In the cirrhotic liver, liver regeneration is much less effective, and impairment of liver function is greater, may last longer, and may result in liver failure. Nonspecific postoperative surgical complications, such as abdominal infection, may trigger postoperative liver failure. In cirrhotic patients, portal hypertension is augmented and is related to the amount of parenchyma removed. The increase in portal hypertension also may be related to the increased risk of variceal bleeding. Although there is evidence that major hepatic resection can be performed safely in cirrhotic patients with Child’s A liver function, portal vein embolization may improve hepatic functional reserve in the remnant of the liver.

Infection

There is a serious risk of infection after liver resection in patients with biliary obstruction, especially in the presence of previous radiologic or endoscopic intubation and in cirrhotic patients.

SUMMARY

1. Noncirrhotic patients in whom clearance of tumor or removal of benign lesions can be obtained without compromising hepatic arterial and portal venous inflow, hepatic venous outflow, or biliary drainage to or from the remnant are suitable for hepatic resection.
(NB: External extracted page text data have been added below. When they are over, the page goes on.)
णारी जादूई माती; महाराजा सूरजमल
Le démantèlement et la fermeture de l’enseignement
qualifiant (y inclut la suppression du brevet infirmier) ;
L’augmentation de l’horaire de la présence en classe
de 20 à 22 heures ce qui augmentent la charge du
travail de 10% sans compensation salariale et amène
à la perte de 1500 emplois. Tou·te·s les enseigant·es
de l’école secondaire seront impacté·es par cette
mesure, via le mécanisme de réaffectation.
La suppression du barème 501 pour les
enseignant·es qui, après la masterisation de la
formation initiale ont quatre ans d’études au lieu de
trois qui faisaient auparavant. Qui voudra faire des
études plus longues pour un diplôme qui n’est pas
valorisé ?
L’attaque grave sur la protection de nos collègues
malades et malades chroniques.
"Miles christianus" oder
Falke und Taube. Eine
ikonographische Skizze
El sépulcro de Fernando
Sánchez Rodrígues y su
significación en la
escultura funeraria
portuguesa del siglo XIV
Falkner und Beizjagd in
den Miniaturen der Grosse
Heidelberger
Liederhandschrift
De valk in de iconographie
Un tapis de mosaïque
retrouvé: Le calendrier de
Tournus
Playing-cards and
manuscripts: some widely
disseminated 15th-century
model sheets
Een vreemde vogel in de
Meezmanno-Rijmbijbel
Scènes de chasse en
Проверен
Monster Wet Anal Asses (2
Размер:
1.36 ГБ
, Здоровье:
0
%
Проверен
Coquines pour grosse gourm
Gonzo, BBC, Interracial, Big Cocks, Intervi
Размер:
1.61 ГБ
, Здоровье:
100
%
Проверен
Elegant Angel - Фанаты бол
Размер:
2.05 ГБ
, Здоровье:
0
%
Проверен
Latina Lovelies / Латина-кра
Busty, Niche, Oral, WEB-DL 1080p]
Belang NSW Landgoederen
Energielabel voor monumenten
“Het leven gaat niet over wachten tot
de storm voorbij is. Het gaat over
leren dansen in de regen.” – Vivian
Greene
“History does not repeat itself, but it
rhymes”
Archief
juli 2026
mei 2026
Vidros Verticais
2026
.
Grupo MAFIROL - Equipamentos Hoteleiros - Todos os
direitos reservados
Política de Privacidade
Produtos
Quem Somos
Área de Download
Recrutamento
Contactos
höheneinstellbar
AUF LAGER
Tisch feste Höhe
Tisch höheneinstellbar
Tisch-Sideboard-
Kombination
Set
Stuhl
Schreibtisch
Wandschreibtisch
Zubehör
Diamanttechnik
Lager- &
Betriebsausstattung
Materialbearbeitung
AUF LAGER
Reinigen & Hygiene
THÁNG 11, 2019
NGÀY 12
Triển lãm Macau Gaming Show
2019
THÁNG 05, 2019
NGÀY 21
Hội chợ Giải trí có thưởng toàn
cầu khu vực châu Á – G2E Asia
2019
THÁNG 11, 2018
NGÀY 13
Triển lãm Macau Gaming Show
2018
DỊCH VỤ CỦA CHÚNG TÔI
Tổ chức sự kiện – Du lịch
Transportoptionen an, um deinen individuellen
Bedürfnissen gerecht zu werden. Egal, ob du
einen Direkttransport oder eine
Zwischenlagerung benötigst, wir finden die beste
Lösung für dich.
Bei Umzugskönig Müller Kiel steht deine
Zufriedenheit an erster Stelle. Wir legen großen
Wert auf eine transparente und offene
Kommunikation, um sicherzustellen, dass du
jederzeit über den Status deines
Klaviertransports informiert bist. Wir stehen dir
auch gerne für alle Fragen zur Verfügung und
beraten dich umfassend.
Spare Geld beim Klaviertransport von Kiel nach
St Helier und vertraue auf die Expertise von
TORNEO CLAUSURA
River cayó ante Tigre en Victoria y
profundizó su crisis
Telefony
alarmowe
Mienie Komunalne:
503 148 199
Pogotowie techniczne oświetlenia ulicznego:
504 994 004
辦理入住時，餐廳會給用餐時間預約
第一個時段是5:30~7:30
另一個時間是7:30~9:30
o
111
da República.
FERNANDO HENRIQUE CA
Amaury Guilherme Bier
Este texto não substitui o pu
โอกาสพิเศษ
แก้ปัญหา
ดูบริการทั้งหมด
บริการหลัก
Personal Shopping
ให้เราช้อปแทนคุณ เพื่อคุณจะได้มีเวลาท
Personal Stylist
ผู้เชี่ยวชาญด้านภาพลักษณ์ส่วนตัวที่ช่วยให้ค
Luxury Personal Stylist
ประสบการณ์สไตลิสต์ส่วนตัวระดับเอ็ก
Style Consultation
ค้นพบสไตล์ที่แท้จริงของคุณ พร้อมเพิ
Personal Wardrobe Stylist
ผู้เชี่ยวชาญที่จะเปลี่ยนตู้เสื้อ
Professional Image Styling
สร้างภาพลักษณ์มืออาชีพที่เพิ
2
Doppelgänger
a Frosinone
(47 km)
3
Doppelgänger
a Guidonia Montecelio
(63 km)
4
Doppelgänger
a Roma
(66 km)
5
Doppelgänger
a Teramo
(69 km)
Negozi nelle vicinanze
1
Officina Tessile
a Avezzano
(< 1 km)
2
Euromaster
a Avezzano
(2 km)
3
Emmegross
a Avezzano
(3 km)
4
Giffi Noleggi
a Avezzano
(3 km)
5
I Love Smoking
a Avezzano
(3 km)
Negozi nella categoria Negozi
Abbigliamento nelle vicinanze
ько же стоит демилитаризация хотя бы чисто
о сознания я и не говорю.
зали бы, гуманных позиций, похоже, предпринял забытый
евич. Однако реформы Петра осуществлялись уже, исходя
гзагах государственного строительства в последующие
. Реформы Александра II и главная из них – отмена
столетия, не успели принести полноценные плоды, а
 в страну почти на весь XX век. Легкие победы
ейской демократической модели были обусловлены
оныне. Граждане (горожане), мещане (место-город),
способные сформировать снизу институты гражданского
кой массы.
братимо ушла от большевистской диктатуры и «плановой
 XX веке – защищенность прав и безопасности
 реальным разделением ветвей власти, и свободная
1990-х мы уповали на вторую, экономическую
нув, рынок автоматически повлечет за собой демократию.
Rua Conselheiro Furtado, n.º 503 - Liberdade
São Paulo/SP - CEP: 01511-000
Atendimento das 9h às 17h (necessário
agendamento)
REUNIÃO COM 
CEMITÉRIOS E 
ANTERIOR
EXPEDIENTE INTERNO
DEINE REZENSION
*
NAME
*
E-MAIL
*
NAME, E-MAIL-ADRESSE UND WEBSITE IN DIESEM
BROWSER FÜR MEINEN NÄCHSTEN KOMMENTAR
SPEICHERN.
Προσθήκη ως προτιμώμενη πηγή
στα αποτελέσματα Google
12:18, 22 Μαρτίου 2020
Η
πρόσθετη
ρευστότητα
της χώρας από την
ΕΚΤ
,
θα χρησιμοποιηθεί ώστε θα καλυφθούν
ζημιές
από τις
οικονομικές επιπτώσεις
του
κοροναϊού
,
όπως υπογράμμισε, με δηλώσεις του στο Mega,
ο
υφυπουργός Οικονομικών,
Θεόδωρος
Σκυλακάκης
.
2. Cirrhotic patients with one or two tumors should be considered for resection. Resection is contraindicated in patients with multiple nodules. Liver function is the major risk factor, and resection should not be carried out in patients with a serum bilirubin greater than 2 mg/dL or in the presence of clinically detectable ascites. Evident portal hypertension is also a contraindication.

BASIC TECHNIQUES

ANATOMY AND CLASSIFICATION

The liver is divided into sectors that are formed from liver segments supplied by branches of the portal triads and drained by hepatic veins (see Chapter 1). Partial hepatectomy involves removal of one or more segments accomplished by isolation of the relevant portal pedicle, severance of the relevant hepatic veins, and removal of the associated liver tissue.

Essentially there are five types of major resection (Figs. 2-2 and 2-3). The nomenclature of these operations is based on the anatomic descriptions of Couinaud (1954, 1957) and Bismuth (1982) (Table 2-2). The alternative, more commonly used terminology of Goldsmith and Woodburne (1957) also is listed. A newer terminology has been proposed by the International Hepato-Pancreatico-Biliary Association (Strasberg et al., 2000), but it is not used in this text or in the narrative supporting the videos.